PCB printing and etching

Printing is the second step of PCB production process, mainly printing circuit diagrams to PCB boards. There are many printing methods, such as screen printing, inkjet printing, etc. After the printing is completed, PCB etching is required.

Etching is to etch the printed PCB board, remove excess copper foil, and leave a circuit diagram. There are many methods of etching, such as chemical etching, electrolytic etching, etching, etc. After the etching is completed, it needs to be inspected.

Inspection is to ensure the quality of the PCB board and prevent errors. The contents of the inspection include the correctness of the circuit diagram, the size of the PCB board, the hole position, etc.

PCB drilling and copper plating

PCB drilling is the third step of PCB production process, mainly drilling holes on the PCB board to facilitate subsequent soldering. The location and size of the drilled holes require an accurate design based on the circuit diagram.

Copper plating is copper plating on the PCB board after drilling to increase the conductivity of the circuit. There are many methods of copper plating, such as electroless copper plating, electroplating copper, etc. After the copper plating is completed, it needs to be inspected.

Inspection is to ensure the quality of the PCB board and prevent errors. The contents of the inspection include the correctness of the circuit diagram, the size of the PCB board, the hole position, etc.

Tin plating and cutting

Tin plating is the fourth step of PCB production process, mainly on the PCB board for tin plating, protect the circuit and prevent oxidation. There are many ways to plate tin, such as electroless tin plating, electroplating tin, etc. After the tin plating is completed, it needs to be cut.

Cutting is to cut a large PCB board into small pieces to facilitate subsequent use. There are many ways to cut, such as mechanical cutting, laser cutting, etc. After the cutting is completed, it needs to be tested.

Testing and packaging

Testing and packaging
Testing and packaging

Testing is to ensure the performance of the PCB board and prevent errors. The content of the test includes the function and performance of the circuit. After the test is completed, packaging is required.

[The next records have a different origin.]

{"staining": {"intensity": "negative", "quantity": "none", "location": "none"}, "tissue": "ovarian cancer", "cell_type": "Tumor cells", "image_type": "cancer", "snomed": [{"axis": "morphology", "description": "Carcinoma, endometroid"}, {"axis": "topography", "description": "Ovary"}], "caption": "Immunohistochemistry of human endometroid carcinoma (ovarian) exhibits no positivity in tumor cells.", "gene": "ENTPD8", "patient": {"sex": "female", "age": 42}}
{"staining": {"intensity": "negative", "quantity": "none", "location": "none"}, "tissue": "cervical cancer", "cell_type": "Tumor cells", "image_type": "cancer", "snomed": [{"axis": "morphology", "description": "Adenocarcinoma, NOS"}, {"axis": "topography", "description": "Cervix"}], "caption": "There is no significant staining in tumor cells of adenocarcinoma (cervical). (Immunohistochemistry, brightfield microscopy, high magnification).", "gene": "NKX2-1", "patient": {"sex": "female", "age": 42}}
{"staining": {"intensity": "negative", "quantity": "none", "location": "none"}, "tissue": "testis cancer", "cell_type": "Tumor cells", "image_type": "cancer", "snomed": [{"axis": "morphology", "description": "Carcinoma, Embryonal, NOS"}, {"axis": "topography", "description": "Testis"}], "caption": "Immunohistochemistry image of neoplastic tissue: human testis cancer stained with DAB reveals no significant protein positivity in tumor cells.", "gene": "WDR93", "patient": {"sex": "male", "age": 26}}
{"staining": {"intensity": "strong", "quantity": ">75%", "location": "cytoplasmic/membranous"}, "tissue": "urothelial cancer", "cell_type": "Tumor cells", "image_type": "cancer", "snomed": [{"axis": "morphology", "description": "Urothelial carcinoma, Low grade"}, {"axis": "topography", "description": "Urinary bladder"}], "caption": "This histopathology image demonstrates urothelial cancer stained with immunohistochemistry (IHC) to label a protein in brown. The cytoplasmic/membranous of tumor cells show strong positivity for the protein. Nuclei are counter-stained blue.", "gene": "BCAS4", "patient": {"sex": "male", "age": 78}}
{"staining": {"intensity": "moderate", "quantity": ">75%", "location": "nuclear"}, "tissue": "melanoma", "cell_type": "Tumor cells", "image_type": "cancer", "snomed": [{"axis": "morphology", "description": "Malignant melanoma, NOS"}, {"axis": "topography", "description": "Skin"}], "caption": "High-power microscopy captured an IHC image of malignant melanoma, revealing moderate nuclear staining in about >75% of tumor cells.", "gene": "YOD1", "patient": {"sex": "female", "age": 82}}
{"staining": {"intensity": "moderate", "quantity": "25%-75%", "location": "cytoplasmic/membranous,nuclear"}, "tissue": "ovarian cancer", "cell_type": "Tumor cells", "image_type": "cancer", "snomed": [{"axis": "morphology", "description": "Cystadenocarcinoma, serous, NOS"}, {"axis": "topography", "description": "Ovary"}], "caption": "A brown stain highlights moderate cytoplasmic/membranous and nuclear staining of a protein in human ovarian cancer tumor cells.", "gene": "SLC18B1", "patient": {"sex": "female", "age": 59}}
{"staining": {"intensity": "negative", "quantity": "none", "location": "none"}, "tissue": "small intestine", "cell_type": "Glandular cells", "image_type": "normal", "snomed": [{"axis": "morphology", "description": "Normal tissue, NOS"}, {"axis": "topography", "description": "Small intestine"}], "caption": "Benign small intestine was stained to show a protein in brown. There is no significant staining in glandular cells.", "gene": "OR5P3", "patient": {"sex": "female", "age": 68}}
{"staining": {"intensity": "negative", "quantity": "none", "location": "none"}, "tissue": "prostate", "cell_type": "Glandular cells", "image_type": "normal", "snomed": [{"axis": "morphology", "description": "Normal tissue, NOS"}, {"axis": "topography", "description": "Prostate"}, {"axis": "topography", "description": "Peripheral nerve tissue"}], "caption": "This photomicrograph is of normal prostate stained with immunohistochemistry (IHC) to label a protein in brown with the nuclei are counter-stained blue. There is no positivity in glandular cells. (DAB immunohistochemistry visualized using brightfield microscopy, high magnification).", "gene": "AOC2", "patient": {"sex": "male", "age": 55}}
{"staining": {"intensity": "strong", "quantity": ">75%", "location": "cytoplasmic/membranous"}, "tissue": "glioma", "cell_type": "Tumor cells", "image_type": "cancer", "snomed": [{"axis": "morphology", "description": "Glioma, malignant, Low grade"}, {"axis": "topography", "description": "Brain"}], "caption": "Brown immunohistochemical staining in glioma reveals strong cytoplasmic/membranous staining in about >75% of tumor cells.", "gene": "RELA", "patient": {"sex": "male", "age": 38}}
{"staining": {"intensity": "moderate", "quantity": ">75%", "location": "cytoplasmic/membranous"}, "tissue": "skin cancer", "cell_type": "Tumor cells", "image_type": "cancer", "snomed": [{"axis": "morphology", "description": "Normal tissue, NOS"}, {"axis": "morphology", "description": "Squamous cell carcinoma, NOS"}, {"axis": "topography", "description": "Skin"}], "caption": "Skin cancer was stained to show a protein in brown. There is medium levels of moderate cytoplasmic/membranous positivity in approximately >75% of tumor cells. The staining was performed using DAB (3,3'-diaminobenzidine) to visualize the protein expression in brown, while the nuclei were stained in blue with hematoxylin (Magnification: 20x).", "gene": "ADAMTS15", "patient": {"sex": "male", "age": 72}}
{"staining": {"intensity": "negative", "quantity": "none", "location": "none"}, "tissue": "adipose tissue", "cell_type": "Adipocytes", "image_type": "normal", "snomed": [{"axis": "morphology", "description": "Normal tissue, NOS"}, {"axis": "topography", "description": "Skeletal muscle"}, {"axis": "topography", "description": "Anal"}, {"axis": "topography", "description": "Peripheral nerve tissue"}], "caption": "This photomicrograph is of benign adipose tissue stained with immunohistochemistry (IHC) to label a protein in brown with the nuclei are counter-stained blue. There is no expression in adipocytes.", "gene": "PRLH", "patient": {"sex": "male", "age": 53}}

Packaging is to package the made PCB board to protect the PCB board and prevent damage during transportation. There are many ways to pack, such as plastic packaging, carton packaging, etc.

PCB production process is a complex and delicate process, which needs to go through fifteen steps such as design, plate making, printing, etching, drilling, copper plating, tin plating, cutting, testing and packaging. Every step requires precise operation and strict quality control to ensure the quality and performance of the PCB board. By understanding the manufacturing process of PCB boards, we can better understand how electronic products work, and we can also use and maintain electronic products better.